Alla sbarra anche altri 17 imputati, tra cui gli imprenditori Iorio. La decisione del gup: a processo l’ex capo della squadra mobile di Napoli per favoreggiamento e abuso d’ufficio
NAPOLI – A processo l’uomo che ha catturato il «re» dei Casalesi, Michele Zagaria (e prima di lui l’altra primula rossa del clan, Antonio Iovine). Si tratta di Vittorio Pisani, ex dirigente della squadra mobile di Napoli, attualmente allo Servizio centrale operativo di Roma. È stato rinviato a giudizio con l’accusa di rivelazione di segreto, favoreggiamento, abuso d’ufficio e falso. Questa la decisione del gup di Napoli Francesca Ferri. Il giudice ha accolto integralmente le richieste dei pm Amato e Parascandolo rinviando a giudizio anche gli altri 17 imputati, tra i quali i fratelli Marco, Massimiliano e Carmine Iorio nonchè l’ex contrabbandiere e usuraio Mario Potenza con i figli Bruno, Salvatore e Assunta.
PRIMA UDIENZA – Il processo comincerà a Napoli il 24 gennaio prossimo davanti alla settima sezione del Tribunale collegio A.
IL COMUNE È PARTE CIVILE – Nel dibattimento il Comune di Napoli sarà parte civile. La richiesta fu avanzata il 15 dicembre dal legale di palazzo San Giacomo Giuseppe Dardo e venne accolta dal gup Ferri, nonostante l’eccezione sollevata dal collegio difensivo degli imputati.
LE ACCUSE DELLA PROCURA – L’inchiesta parte dal presunto riciclaggio di denaro sporco da parte del clan di camorra Lo Russo in lussuosi ristoranti del lungomare di Napoli. Nel comunicato diffuso quando scattò il blitz, il 30 giugno scorso, il procuratore aggiunto Alessandro Pennasilico e l’allora capo della Procura Giovandomenico Lepore scrivevano: «Si è accertato che il dottor Vittorio Pisani era da anni a conoscenza del reimpiego dei capitali illeciti da parte di Marco Iorio (imprenditore nel settore ristorazione, ndr) e non solo non ha mai effettuato alcuna indagine, né redatto alcuna comunicazione di notizie di reato, ma ha intrattenuto quotidiani rapporti amicali con questo ultimo, frequentando il ristorante Regina Margherita». Il testo proseguiva: «Le indagini hanno rivelato anche qualcosa di più grave, che attiene al comportamento tenuto proprio in relazione alle indagini in corso, da parte del dirigente della Mobile, il quale si è fortemente speso in difesa dell’amico Iorio, tenendo comportamenti decisamente contrari ai doveri connessi con l’alto ruolo ancora oggi rivestito».

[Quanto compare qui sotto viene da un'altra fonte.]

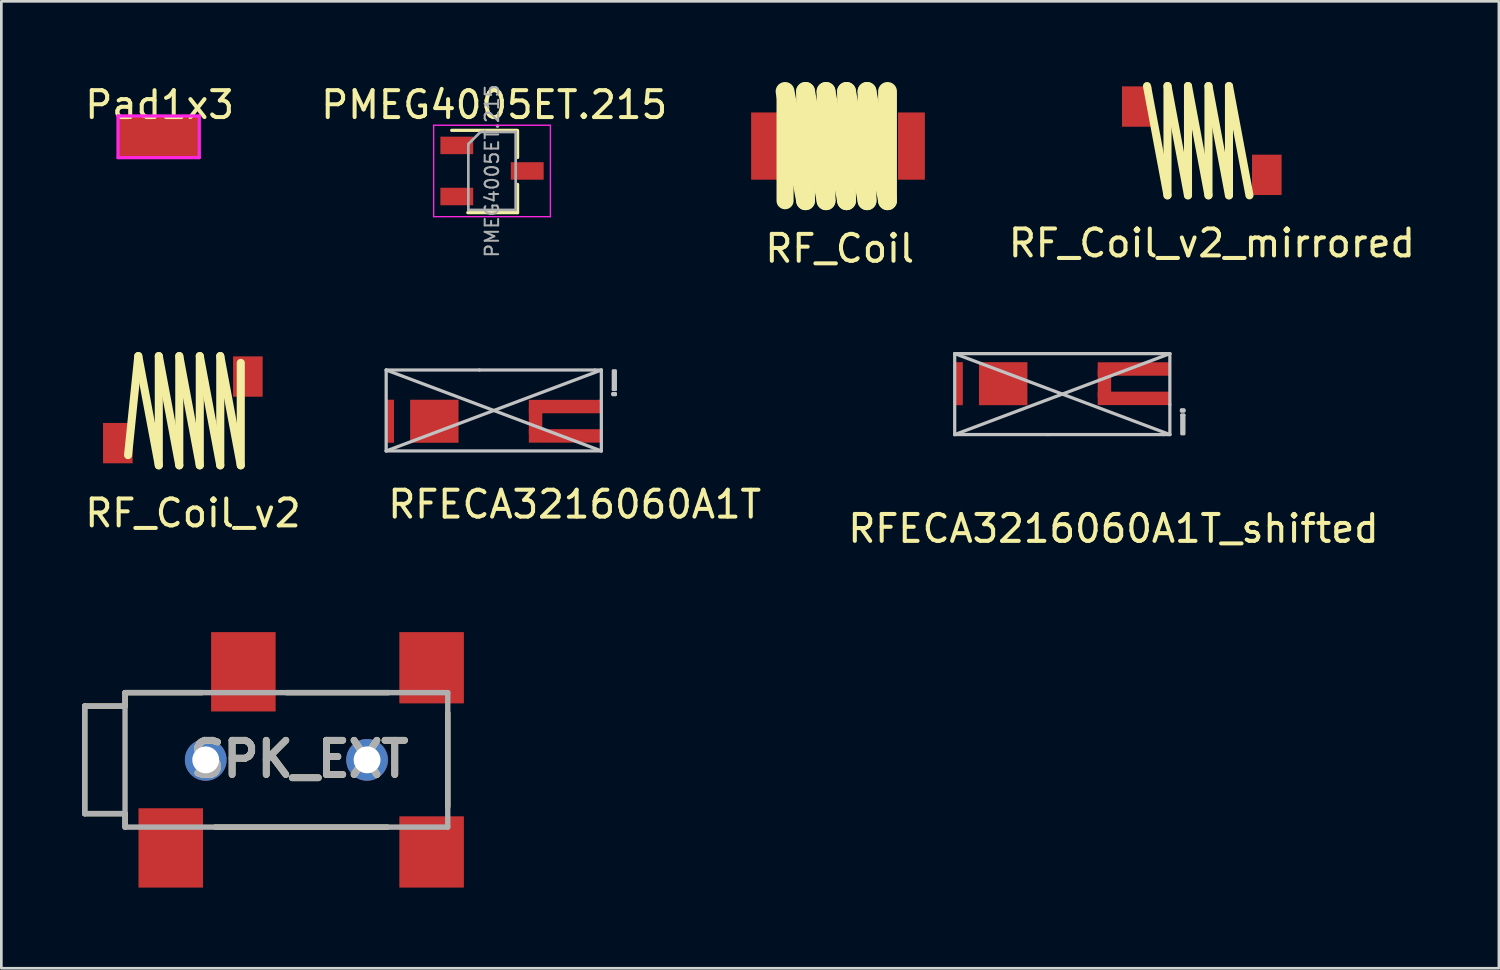
<source format=kicad_pcb>
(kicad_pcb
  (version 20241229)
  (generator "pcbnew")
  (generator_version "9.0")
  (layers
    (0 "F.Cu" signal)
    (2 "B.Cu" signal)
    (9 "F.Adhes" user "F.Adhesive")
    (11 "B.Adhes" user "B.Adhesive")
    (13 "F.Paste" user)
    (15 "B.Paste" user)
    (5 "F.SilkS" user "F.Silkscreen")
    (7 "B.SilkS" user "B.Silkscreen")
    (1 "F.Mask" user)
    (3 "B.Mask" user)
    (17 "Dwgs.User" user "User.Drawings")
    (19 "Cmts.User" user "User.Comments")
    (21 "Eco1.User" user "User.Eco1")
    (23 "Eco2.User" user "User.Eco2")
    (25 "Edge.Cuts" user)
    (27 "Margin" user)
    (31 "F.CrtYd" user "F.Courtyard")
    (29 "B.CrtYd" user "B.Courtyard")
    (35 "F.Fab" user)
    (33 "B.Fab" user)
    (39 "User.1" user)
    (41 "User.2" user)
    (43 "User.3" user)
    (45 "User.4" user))
  (footprint "RFECA3216060A1T_shifted"
    (layer "F.Cu")
    (at 36.807 11.192)
    (property "Reference" "RFECA3216060A1T_shifted" (at 1.549 5.415 0) (layer "F.SilkS") (effects (font (size 1 1) (thickness 0.15))))
    (attr through_hole)
    (fp_line (start -4.356 -1.092) (end -4.356 1.918) (stroke (width 0.12) (type solid)) (layer "Dwgs.User"))
    (fp_line (start -4.356 1.918) (end -0.889 1.918) (stroke (width 0.12) (type solid)) (layer "Dwgs.User"))
    (fp_line (start -4.356 1.918) (end 3.645 -1.092) (stroke (width 0.12) (type solid)) (layer "Dwgs.User"))
    (fp_line (start -0.889 1.918) (end 3.404 1.918) (stroke (width 0.12) (type solid)) (layer "Dwgs.User"))
    (fp_line (start 3.645 -1.092) (end -4.356 -1.092) (stroke (width 0.12) (type solid)) (layer "Dwgs.User"))
    (fp_line (start 3.645 -1.092) (end 3.645 0.8) (stroke (width 0.12) (type solid)) (layer "Dwgs.User"))
    (fp_line (start 3.645 0.8) (end 3.645 1.918) (stroke (width 0.12) (type solid)) (layer "Dwgs.User"))
    (fp_line (start 3.645 1.918) (end -4.356 -1.092) (stroke (width 0.12) (type solid)) (layer "Dwgs.User"))
    (fp_line (start 3.645 1.918) (end 3.404 1.918) (stroke (width 0.12) (type solid)) (layer "Dwgs.User"))
    (fp_line (start 4.077 1.003) (end 4.166 1.003) (stroke (width 0.12) (type solid)) (layer "Dwgs.User"))
    (fp_line (start 4.077 1.041) (end 4.077 1.003) (stroke (width 0.12) (type solid)) (layer "Dwgs.User"))
    (fp_line (start 4.089 1.194) (end 4.166 1.194) (stroke (width 0.12) (type solid)) (layer "Dwgs.User"))
    (fp_line (start 4.089 1.892) (end 4.089 1.194) (stroke (width 0.12) (type solid)) (layer "Dwgs.User"))
    (fp_line (start 4.166 1.003) (end 4.166 1.041) (stroke (width 0.12) (type solid)) (layer "Dwgs.User"))
    (fp_line (start 4.166 1.041) (end 4.077 1.041) (stroke (width 0.12) (type solid)) (layer "Dwgs.User"))
    (fp_line (start 4.166 1.194) (end 4.166 1.892) (stroke (width 0.12) (type solid)) (layer "Dwgs.User"))
    (pad "1" smd rect (at 2.311 0.572) (size 2.7 0.5) (layers "F.Cu" "F.Mask" "F.Paste"))
    (pad "2" smd rect (at -4.204 0.025) (size 0.3 1.6) (layers "F.Cu" "F.Mask" "F.Paste"))
    (pad "2" smd rect (at 2.311 -0.521) (size 2.7 0.5) (layers "F.Cu" "F.Mask" "F.Paste"))
    (pad "M" smd rect (at -2.553 0.025) (size 1.8 1.6) (layers "F.Cu" "F.Mask" "F.Paste"))
    (pad "nc" smd rect (at 1.212 0.018) (size 0.5 1) (layers "F.Cu" "F.Mask" "F.Paste")))
  (footprint "SPK_EXT"
    (layer "F.Cu")
    (at 1.6 25.206)
    (property "Reference" "SPK_EXT" (at 6.491 -0.031 0) (layer "F.SilkS") (effects (font (size 1.27 1.27) (thickness 0.254))))
    (attr through_hole)
    (fp_line (start -1.5 -2) (end 0 -2) (stroke (width 0.2) (type solid)) (layer "F.SilkS"))
    (fp_line (start -1.5 2) (end -1.5 -2) (stroke (width 0.2) (type solid)) (layer "F.SilkS"))
    (fp_line (start 0 -2.5) (end 2.864 -2.5) (stroke (width 0.2) (type solid)) (layer "F.SilkS"))
    (fp_line (start 0 -2) (end 0 -2.5) (stroke (width 0.2) (type solid)) (layer "F.SilkS"))
    (fp_line (start 0 2) (end -1.5 2) (stroke (width 0.2) (type solid)) (layer "F.SilkS"))
    (fp_line (start 0 2.5) (end 0 2) (stroke (width 0.2) (type solid)) (layer "F.SilkS"))
    (fp_line (start 3.35 2.5) (end 9.76 2.5) (stroke (width 0.2) (type solid)) (layer "F.SilkS"))
    (fp_line (start 6 -2.5) (end 9.8 -2.5) (stroke (width 0.2) (type solid)) (layer "F.SilkS"))
    (fp_line (start 12 -1.741) (end 12 1.741) (stroke (width 0.2) (type solid)) (layer "F.SilkS"))
    (fp_line (start -1.5 -2) (end -1.5 2) (stroke (width 0.2) (type solid)) (layer "F.Fab"))
    (fp_line (start -1.5 2) (end 0 2) (stroke (width 0.2) (type solid)) (layer "F.Fab"))
    (fp_line (start 0 -2.5) (end 12 -2.5) (stroke (width 0.2) (type solid)) (layer "F.Fab"))
    (fp_line (start 0 -2) (end -1.5 -2) (stroke (width 0.2) (type solid)) (layer "F.Fab"))
    (fp_line (start 0 2.5) (end 0 -2.5) (stroke (width 0.2) (type solid)) (layer "F.Fab"))
    (fp_line (start 12 -2.5) (end 12 2.5) (stroke (width 0.2) (type solid)) (layer "F.Fab"))
    (fp_line (start 12 2.5) (end 0 2.5) (stroke (width 0.2) (type solid)) (layer "F.Fab"))
    (fp_text user "${REFERENCE}" (at 6.491 -0.031 0) (layer "F.Fab") (effects (font (size 1.27 1.27) (thickness 0.254))))
    (pad "1" smd rect (at 11.4 3.425) (size 2.4 2.65) (layers "F.Cu" "F.Mask" "F.Paste"))
    (pad "2" smd rect (at 1.7 3.275) (size 2.4 2.95) (layers "F.Cu" "F.Mask" "F.Paste"))
    (pad "2" smd rect (at 4.4 -3.275) (size 2.4 2.95) (layers "F.Cu" "F.Mask" "F.Paste"))
    (pad "3" smd rect (at 11.4 -3.425) (size 2.4 2.65) (layers "F.Cu" "F.Mask" "F.Paste"))
    (pad "5" thru_hole circle (at 3 0) (size 1.55 1.55) (drill 1) (layers "*.Cu" "*.Mask"))
    (pad "6" thru_hole circle (at 9 0) (size 1.55 1.55) (drill 1) (layers "*.Cu" "*.Mask")))
  (footprint "RF_Coil_v2"
    (layer "F.Cu")
    (at 4.125 12.095)
    (property "Reference" "RF_Coil_v2" (at 0 3.937 0) (layer "F.SilkS") (effects (font (size 1 1) (thickness 0.15))))
    (attr through_hole)
    (fp_line (start -2.413 1.778) (end -2.032 -1.905) (stroke (width 0.3) (type solid)) (layer "F.SilkS"))
    (fp_line (start -1.27 2.159) (end -2.032 -1.905) (stroke (width 0.3) (type solid)) (layer "F.SilkS"))
    (fp_line (start -1.27 2.159) (end -1.27 -1.905) (stroke (width 0.3) (type solid)) (layer "F.SilkS"))
    (fp_line (start -0.508 2.159) (end -1.27 -1.905) (stroke (width 0.3) (type solid)) (layer "F.SilkS"))
    (fp_line (start -0.508 2.159) (end -0.508 -1.905) (stroke (width 0.3) (type solid)) (layer "F.SilkS"))
    (fp_line (start 0.254 2.159) (end -0.508 -1.905) (stroke (width 0.3) (type solid)) (layer "F.SilkS"))
    (fp_line (start 0.254 2.159) (end 0.254 -1.905) (stroke (width 0.3) (type solid)) (layer "F.SilkS"))
    (fp_line (start 1.016 2.159) (end 0.254 -1.905) (stroke (width 0.3) (type solid)) (layer "F.SilkS"))
    (fp_line (start 1.016 2.159) (end 1.016 -1.905) (stroke (width 0.3) (type solid)) (layer "F.SilkS"))
    (fp_line (start 1.778 2.159) (end 1.016 -1.905) (stroke (width 0.3) (type solid)) (layer "F.SilkS"))
    (fp_line (start 1.778 2.159) (end 1.778 -1.651) (stroke (width 0.3) (type solid)) (layer "F.SilkS"))
    (pad "1" smd rect (at -2.794 1.333 180) (size 1.1 1.5) (layers "F.Cu" "F.Mask" "F.Paste"))
    (pad "2" smd rect (at 2.042 -1.143 180) (size 1.1 1.5) (layers "F.Cu" "F.Mask" "F.Paste")))
  (footprint "RF_Coil"
    (layer "F.Cu")
    (at 28.175 2.255)
    (property "Reference" "RF_Coil" (at 0 3.937 0) (layer "F.SilkS") (effects (font (size 1 1) (thickness 0.15))))
    (attr through_hole)
    (fp_line (start -2.032 2.159) (end -2.032 -1.905) (stroke (width 0.635) (type solid)) (layer "F.SilkS"))
    (fp_line (start -1.27 2.159) (end -2.032 -1.905) (stroke (width 0.7) (type solid)) (layer "F.SilkS"))
    (fp_line (start -1.27 2.159) (end -1.27 -1.905) (stroke (width 0.7) (type solid)) (layer "F.SilkS"))
    (fp_line (start -0.508 2.159) (end -1.27 -1.905) (stroke (width 0.7) (type solid)) (layer "F.SilkS"))
    (fp_line (start -0.508 2.159) (end -0.508 -1.905) (stroke (width 0.7) (type solid)) (layer "F.SilkS"))
    (fp_line (start 0.254 2.159) (end -0.508 -1.905) (stroke (width 0.7) (type solid)) (layer "F.SilkS"))
    (fp_line (start 0.254 2.159) (end 0.254 -1.905) (stroke (width 0.7) (type solid)) (layer "F.SilkS"))
    (fp_line (start 1.016 2.159) (end 0.254 -1.905) (stroke (width 0.7) (type solid)) (layer "F.SilkS"))
    (fp_line (start 1.016 2.159) (end 1.016 -1.905) (stroke (width 0.7) (type solid)) (layer "F.SilkS"))
    (fp_line (start 1.778 2.159) (end 1.016 -1.905) (stroke (width 0.7) (type solid)) (layer "F.SilkS"))
    (fp_line (start 1.778 2.159) (end 1.778 -1.905) (stroke (width 0.7) (type solid)) (layer "F.SilkS"))
    (pad "1" smd rect (at -2.794 0.127 180) (size 1 2.5) (layers "F.Cu" "F.Mask" "F.Paste"))
    (pad "2" smd rect (at 2.667 0.127 180) (size 1 2.5) (layers "F.Cu" "F.Mask" "F.Paste")))
  (footprint "RF_Coil_v2_mirrored"
    (layer "F.Cu")
    (at 42.015 2.055)
    (property "Reference" "RF_Coil_v2_mirrored" (at 0 3.937 0) (layer "F.SilkS") (effects (font (size 1 1) (thickness 0.15))))
    (attr through_hole)
    (fp_line (start -1.651 2.159) (end -2.413 -1.905) (stroke (width 0.3) (type solid)) (layer "F.SilkS"))
    (fp_line (start -1.651 2.159) (end -1.651 -1.905) (stroke (width 0.3) (type solid)) (layer "F.SilkS"))
    (fp_line (start -0.889 2.159) (end -1.651 -1.905) (stroke (width 0.3) (type solid)) (layer "F.SilkS"))
    (fp_line (start -0.889 2.159) (end -0.889 -1.905) (stroke (width 0.3) (type solid)) (layer "F.SilkS"))
    (fp_line (start -0.127 2.159) (end -0.889 -1.905) (stroke (width 0.3) (type solid)) (layer "F.SilkS"))
    (fp_line (start -0.127 2.159) (end -0.127 -1.905) (stroke (width 0.3) (type solid)) (layer "F.SilkS"))
    (fp_line (start 0.635 2.159) (end -0.127 -1.905) (stroke (width 0.3) (type solid)) (layer "F.SilkS"))
    (fp_line (start 0.635 2.159) (end 0.635 -1.905) (stroke (width 0.3) (type solid)) (layer "F.SilkS"))
    (fp_line (start 1.397 2.159) (end 0.635 -1.905) (stroke (width 0.3) (type solid)) (layer "F.SilkS"))
    (pad "1" smd rect (at -2.794 -1.143 180) (size 1.1 1.5) (layers "F.Cu" "F.Mask" "F.Paste"))
    (pad "2" smd rect (at 2.042 1.397 180) (size 1.1 1.5) (layers "F.Cu" "F.Mask" "F.Paste")))
  (footprint "Pad1x3"
    (layer "F.Cu")
    (at 2.887 0.348)
    (property "Reference" "Pad1x3" (at 0 0.5 0) (layer "F.SilkS") (effects (font (size 1 1) (thickness 0.15))))
    (attr through_hole)
    (fp_line (start -1.549 0.914) (end 1.473 0.914) (stroke (width 0.12) (type solid)) (layer "F.CrtYd"))
    (fp_line (start -1.549 2.464) (end -1.549 0.914) (stroke (width 0.12) (type solid)) (layer "F.CrtYd"))
    (fp_line (start 1.473 0.914) (end 1.473 2.464) (stroke (width 0.12) (type solid)) (layer "F.CrtYd"))
    (fp_line (start 1.473 2.464) (end -1.549 2.464) (stroke (width 0.12) (type solid)) (layer "F.CrtYd"))
    (pad "1" smd rect (at -0.051 1.681) (size 3 1.5) (layers "F.Cu" "F.Mask")))
  (footprint "RFECA3216060A1T"
    (layer "F.Cu")
    (at 16.771 10.29)
    (property "Reference" "RFECA3216060A1T" (at 1.549 5.415 0) (layer "F.SilkS") (effects (font (size 1 1) (thickness 0.15))))
    (attr through_hole)
    (fp_line (start -5.461 0.419) (end -1.994 0.419) (stroke (width 0.12) (type solid)) (layer "Dwgs.User"))
    (fp_line (start -5.461 0.419) (end 2.54 3.429) (stroke (width 0.12) (type solid)) (layer "Dwgs.User"))
    (fp_line (start -5.461 3.429) (end -5.461 0.419) (stroke (width 0.12) (type solid)) (layer "Dwgs.User"))
    (fp_line (start -1.994 0.419) (end 2.299 0.419) (stroke (width 0.12) (type solid)) (layer "Dwgs.User"))
    (fp_line (start 2.54 0.419) (end -5.461 3.429) (stroke (width 0.12) (type solid)) (layer "Dwgs.User"))
    (fp_line (start 2.54 0.419) (end 2.299 0.419) (stroke (width 0.12) (type solid)) (layer "Dwgs.User"))
    (fp_line (start 2.54 1.537) (end 2.54 0.419) (stroke (width 0.12) (type solid)) (layer "Dwgs.User"))
    (fp_line (start 2.54 3.429) (end -5.461 3.429) (stroke (width 0.12) (type solid)) (layer "Dwgs.User"))
    (fp_line (start 2.54 3.429) (end 2.54 1.537) (stroke (width 0.12) (type solid)) (layer "Dwgs.User"))
    (fp_line (start 2.972 1.295) (end 2.972 1.333) (stroke (width 0.12) (type solid)) (layer "Dwgs.User"))
    (fp_line (start 2.972 1.333) (end 3.061 1.333) (stroke (width 0.12) (type solid)) (layer "Dwgs.User"))
    (fp_line (start 2.985 0.445) (end 2.985 1.143) (stroke (width 0.12) (type solid)) (layer "Dwgs.User"))
    (fp_line (start 2.985 1.143) (end 3.061 1.143) (stroke (width 0.12) (type solid)) (layer "Dwgs.User"))
    (fp_line (start 3.061 1.143) (end 3.061 0.445) (stroke (width 0.12) (type solid)) (layer "Dwgs.User"))
    (fp_line (start 3.061 1.295) (end 2.972 1.295) (stroke (width 0.12) (type solid)) (layer "Dwgs.User"))
    (fp_line (start 3.061 1.333) (end 3.061 1.295) (stroke (width 0.12) (type solid)) (layer "Dwgs.User"))
    (pad "1" smd rect (at 1.194 1.778) (size 2.7 0.5) (layers "F.Cu" "F.Mask" "F.Paste"))
    (pad "2" smd rect (at -5.321 2.324) (size 0.3 1.6) (layers "F.Cu" "F.Mask" "F.Paste"))
    (pad "2" smd rect (at 1.194 2.87) (size 2.7 0.5) (layers "F.Cu" "F.Mask" "F.Paste"))
    (pad "M" smd rect (at -3.67 2.324) (size 1.8 1.6) (layers "F.Cu" "F.Mask" "F.Paste"))
    (pad "nc" smd rect (at 0.094 2.301) (size 0.5 1) (layers "F.Cu" "F.Mask" "F.Paste")))
  (footprint "PMEG4005ET.215"
    (layer "F.Cu")
    (at 15.429 3.21)
    (property "Reference" "PMEG4005ET.215" (at -0.102 -2.362 0) (layer "F.SilkS") (effects (font (size 1 1) (thickness 0.15))))
    (attr through_hole)
    (fp_line (start 0.747 -1.413) (end -1.683 -1.413) (stroke (width 0.12) (type solid)) (layer "F.SilkS"))
    (fp_line (start 0.767 -1.403) (end 0.767 -0.403) (stroke (width 0.12) (type solid)) (layer "F.SilkS"))
    (fp_line (start 0.767 0.597) (end 0.767 1.647) (stroke (width 0.12) (type solid)) (layer "F.SilkS"))
    (fp_line (start 0.767 1.647) (end -1.083 1.647) (stroke (width 0.12) (type solid)) (layer "F.SilkS"))
    (fp_line (start -2.353 -1.603) (end -2.353 1.797) (stroke (width 0.05) (type solid)) (layer "F.CrtYd"))
    (fp_line (start -2.353 -1.603) (end 1.987 -1.603) (stroke (width 0.05) (type solid)) (layer "F.CrtYd"))
    (fp_line (start 1.987 1.797) (end -2.353 1.797) (stroke (width 0.05) (type solid)) (layer "F.CrtYd"))
    (fp_line (start 1.987 1.797) (end 1.987 -1.603) (stroke (width 0.05) (type solid)) (layer "F.CrtYd"))
    (fp_line (start -1.063 -0.903) (end -1.063 1.547) (stroke (width 0.1) (type solid)) (layer "F.Fab"))
    (fp_line (start -1.063 -0.903) (end -0.613 -1.353) (stroke (width 0.1) (type solid)) (layer "F.Fab"))
    (fp_line (start 0.697 -1.353) (end -0.613 -1.353) (stroke (width 0.1) (type solid)) (layer "F.Fab"))
    (fp_line (start 0.697 -1.353) (end 0.697 1.547) (stroke (width 0.1) (type solid)) (layer "F.Fab"))
    (fp_line (start 0.697 1.547) (end -1.063 1.547) (stroke (width 0.1) (type solid)) (layer "F.Fab"))
    (fp_text user "${REFERENCE}" (at -0.183 0.097 90) (layer "F.Fab") (effects (font (size 0.5 0.5) (thickness 0.075))))
    (pad "1" smd rect (at 1.127 0.097) (size 1.22 0.65) (layers "F.Cu" "F.Mask" "F.Paste"))
    (pad "2" smd rect (at -1.493 -0.853) (size 1.22 0.65) (layers "F.Cu" "F.Mask" "F.Paste"))
    (pad "NC" smd rect (at -1.493 1.047) (size 1.22 0.65) (layers "F.Cu" "F.Mask" "F.Paste")))
  (gr_rect
    (start -3 -3)
    (end 52.687 32.956)
    (stroke (width 0.1) (type default))
    (fill no)
    (layer "Edge.Cuts")))
</source>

FABIO CANNAVARO E LA SOCIETA’ DI IORIO – Non solo: tra i soci della catena di ristorazione nel mirino dei pm, figurava anche Fabio Cannavaro, ex capitano della Nazionale azzurra di calcio. Nel momento dell’ingresso in società, Cannavaro – che non è indagato – ha affermato di aver conferito «150 mila o 200 mila euro». Successivamente, nell’interrogatorio in Procura, il campione del mondo sostenne di essersi intestato «per amicizia» quote fittizie di una società dell’imprenditore Marco Iorio. L’ex calciatore affermò che si era trattato di una «cortesia personale fatta ad una persona che non potevo mai immaginare potesse essere quella che appare oggi per effetto delle indagini».